- [Job]: Return the data below exactly, stopping after the line with "Vous aimerez aussi".

- [Data records]:
◆ ◆ ◆
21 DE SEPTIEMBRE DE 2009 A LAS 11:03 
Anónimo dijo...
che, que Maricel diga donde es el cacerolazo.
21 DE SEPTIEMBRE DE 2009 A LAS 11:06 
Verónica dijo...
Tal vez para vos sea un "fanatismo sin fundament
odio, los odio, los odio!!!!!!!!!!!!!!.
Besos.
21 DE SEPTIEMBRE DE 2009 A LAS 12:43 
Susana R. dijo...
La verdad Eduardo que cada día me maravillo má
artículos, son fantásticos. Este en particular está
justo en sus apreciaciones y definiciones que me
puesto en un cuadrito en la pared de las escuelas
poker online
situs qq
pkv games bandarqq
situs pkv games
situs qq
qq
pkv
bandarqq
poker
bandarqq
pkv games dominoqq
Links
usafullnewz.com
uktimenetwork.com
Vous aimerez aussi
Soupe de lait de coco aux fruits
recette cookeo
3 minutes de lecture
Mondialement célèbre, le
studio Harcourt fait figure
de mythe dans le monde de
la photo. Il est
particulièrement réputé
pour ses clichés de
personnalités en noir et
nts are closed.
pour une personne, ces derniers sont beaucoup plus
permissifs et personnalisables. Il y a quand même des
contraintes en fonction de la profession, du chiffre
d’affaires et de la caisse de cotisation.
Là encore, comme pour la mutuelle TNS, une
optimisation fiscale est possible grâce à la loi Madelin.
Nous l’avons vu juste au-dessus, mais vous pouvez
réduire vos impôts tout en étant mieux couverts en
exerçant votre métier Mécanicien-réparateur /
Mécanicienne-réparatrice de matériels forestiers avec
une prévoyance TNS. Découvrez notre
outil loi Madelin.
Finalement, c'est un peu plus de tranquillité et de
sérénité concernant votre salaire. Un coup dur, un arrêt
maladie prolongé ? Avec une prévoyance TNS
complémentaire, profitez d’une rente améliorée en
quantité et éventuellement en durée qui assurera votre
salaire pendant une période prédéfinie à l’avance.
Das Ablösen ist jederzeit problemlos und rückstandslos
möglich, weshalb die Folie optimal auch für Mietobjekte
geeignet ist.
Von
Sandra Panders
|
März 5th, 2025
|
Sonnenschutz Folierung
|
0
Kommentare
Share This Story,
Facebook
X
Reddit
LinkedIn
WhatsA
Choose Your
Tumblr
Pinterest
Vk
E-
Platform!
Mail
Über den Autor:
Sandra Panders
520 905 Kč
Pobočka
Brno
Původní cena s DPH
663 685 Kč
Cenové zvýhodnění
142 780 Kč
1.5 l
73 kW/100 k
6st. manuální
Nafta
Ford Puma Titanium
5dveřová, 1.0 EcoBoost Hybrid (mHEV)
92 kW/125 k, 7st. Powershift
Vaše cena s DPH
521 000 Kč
◆ ◆ ◆
- [Answer section]:
21 DE SEPTIEMBRE DE 2009 A LAS 11:03 
Anónimo dijo...
che, que Maricel diga donde es el cacerolazo.
21 DE SEPTIEMBRE DE 2009 A LAS 11:06 
Verónica dijo...
Tal vez para vos sea un "fanatismo sin fundament
odio, los odio, los odio!!!!!!!!!!!!!!.
Besos.
21 DE SEPTIEMBRE DE 2009 A LAS 12:43 
Susana R. dijo...
La verdad Eduardo que cada día me maravillo má
artículos, son fantásticos. Este en particular está
justo en sus apreciaciones y definiciones que me
puesto en un cuadrito en la pared de las escuelas
poker online
situs qq
pkv games bandarqq
situs pkv games
situs qq
qq
pkv
bandarqq
poker
bandarqq
pkv games dominoqq
Links
usafullnewz.com
uktimenetwork.com
Vous aimerez aussi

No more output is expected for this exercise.